Many pieces of art in the Trust’s collections are valued as accurate depictions of people and life in Bermuda in days gone by.
Watercolours by Thomas Driver of places and buildings (in addition to those in the Elliott Collection) form an invaluable architectural record of Bermuda 1814–1836. Driver was an Englishman who came to Bermuda to work as the assistant to the Agent for Victualling His Majesty’s Ships at the height of the War of 1812. He painted prolifically, using a camera lucida (a device which projects an image onto the page) and this accounts for the accuracy of his drawings. After the war he remained in Bermuda working as an auctioneer and continuing to paint.
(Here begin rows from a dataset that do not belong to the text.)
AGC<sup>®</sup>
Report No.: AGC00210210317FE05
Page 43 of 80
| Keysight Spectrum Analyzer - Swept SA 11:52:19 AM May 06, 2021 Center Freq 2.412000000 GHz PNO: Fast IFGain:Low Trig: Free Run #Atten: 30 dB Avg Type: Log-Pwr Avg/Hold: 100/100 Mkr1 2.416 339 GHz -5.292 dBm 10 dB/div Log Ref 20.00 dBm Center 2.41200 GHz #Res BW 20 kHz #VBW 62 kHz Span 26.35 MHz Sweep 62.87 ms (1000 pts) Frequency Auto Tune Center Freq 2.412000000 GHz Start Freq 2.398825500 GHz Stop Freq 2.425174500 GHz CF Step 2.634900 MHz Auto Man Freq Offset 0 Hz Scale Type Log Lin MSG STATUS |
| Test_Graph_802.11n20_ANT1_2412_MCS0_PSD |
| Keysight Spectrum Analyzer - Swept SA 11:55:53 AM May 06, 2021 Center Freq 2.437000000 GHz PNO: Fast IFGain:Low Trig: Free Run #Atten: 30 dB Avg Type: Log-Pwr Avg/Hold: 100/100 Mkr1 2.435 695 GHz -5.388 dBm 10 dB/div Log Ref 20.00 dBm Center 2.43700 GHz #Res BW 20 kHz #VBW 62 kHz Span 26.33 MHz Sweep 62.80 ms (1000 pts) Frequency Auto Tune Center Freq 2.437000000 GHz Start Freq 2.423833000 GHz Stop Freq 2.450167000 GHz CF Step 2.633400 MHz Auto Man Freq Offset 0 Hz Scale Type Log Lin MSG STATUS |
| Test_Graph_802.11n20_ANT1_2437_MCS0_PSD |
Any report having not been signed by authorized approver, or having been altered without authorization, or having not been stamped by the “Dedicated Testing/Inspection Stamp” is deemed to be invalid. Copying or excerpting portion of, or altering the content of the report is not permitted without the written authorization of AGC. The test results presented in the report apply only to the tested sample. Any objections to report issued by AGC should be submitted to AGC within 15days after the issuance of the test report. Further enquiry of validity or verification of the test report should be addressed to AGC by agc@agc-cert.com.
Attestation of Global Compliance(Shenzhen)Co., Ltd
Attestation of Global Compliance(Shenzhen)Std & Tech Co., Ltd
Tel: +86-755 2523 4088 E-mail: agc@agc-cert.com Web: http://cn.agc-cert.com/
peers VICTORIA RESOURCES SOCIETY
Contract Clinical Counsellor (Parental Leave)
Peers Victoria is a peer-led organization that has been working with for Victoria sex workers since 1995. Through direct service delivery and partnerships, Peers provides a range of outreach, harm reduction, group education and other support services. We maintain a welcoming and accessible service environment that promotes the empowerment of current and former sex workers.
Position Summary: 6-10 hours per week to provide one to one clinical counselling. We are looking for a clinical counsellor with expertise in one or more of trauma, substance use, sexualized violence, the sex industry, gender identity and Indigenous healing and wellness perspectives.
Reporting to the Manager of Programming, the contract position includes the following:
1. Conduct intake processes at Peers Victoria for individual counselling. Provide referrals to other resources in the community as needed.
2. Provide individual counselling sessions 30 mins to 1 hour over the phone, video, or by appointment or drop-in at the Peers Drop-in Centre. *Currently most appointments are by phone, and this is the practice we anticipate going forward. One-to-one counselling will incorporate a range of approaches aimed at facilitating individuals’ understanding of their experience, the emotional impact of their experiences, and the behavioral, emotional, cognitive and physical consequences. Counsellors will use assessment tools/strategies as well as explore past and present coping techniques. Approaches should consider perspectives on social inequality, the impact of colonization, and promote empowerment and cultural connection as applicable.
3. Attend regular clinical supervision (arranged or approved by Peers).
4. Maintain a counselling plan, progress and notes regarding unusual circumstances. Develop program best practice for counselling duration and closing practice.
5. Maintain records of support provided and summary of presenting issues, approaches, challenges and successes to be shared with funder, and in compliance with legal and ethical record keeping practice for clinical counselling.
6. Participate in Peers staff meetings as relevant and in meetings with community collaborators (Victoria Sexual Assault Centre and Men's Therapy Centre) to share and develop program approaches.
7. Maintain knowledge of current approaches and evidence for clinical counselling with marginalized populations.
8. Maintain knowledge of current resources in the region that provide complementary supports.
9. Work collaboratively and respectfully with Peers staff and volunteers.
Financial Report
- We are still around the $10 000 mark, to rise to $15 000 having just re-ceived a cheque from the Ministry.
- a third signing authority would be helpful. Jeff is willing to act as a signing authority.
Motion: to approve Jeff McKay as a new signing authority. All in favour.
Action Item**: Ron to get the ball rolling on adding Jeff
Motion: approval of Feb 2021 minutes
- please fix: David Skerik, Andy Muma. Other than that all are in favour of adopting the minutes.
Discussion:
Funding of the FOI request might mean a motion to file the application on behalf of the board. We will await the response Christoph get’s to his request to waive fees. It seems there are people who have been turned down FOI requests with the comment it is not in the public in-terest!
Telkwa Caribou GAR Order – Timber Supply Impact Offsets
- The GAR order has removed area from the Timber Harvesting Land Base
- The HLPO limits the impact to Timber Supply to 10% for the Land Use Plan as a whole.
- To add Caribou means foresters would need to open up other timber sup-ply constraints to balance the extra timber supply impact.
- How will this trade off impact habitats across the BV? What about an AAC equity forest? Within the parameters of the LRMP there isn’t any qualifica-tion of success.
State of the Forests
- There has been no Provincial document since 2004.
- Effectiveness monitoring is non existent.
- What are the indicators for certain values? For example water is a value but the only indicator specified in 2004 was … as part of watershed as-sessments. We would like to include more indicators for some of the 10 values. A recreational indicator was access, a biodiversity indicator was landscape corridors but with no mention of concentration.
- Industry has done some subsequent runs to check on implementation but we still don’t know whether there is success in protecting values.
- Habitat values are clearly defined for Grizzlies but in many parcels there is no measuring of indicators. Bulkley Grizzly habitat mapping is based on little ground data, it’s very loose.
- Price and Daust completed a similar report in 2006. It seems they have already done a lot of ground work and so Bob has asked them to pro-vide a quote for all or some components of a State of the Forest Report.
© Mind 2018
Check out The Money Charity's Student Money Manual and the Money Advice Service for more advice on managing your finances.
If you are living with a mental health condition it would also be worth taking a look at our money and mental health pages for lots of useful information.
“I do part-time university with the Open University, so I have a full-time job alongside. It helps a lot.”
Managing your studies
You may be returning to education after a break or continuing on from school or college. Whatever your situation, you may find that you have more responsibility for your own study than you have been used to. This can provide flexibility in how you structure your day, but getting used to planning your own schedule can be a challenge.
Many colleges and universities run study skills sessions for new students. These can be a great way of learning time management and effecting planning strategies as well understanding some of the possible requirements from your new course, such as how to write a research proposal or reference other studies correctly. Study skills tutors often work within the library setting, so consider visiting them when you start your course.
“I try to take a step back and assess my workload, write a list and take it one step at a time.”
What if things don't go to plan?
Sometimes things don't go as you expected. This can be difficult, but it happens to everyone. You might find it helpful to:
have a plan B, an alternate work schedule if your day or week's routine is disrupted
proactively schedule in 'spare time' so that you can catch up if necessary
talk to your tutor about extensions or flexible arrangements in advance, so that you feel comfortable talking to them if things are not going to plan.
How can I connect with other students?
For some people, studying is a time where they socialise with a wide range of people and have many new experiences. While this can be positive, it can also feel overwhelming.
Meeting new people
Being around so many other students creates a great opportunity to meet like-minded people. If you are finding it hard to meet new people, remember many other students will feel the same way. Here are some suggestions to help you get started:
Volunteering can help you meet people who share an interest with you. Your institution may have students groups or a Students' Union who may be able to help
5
Another important piece is a book of 13 prints by Lieutenant Edmund Hallewell. He came to Bermuda as an ensign in 1841 and within three years had been promoted to adjutant of the 20th Regiment. He later served with distinction in the Crimea and ended his career as the Commandant of the Royal Military College at Sandhurst. In Bermuda he served Governor William Reid and married his daughter. Hallewell painted panoramas of the island in watercolours, which were then translated into lithographs and made into the book.
One of the Trust’s treasured possessions is a watercolour of Waterville painted by Bessie Gray in 1896. She was the daughter of Chief Justice Brownlow Gray. The first known works by Bermuda-born artists date from the 1870s and 1880s and were by Susan Frith (1837-1910) and Bessie Gray (1854-1925), followed by their successors the Tucker sisters, Ethel and Kate. Bessie Gray was best known for her appealing renditions of Bermuda flora and old style cottages, but she also dabbled in coastal scenes.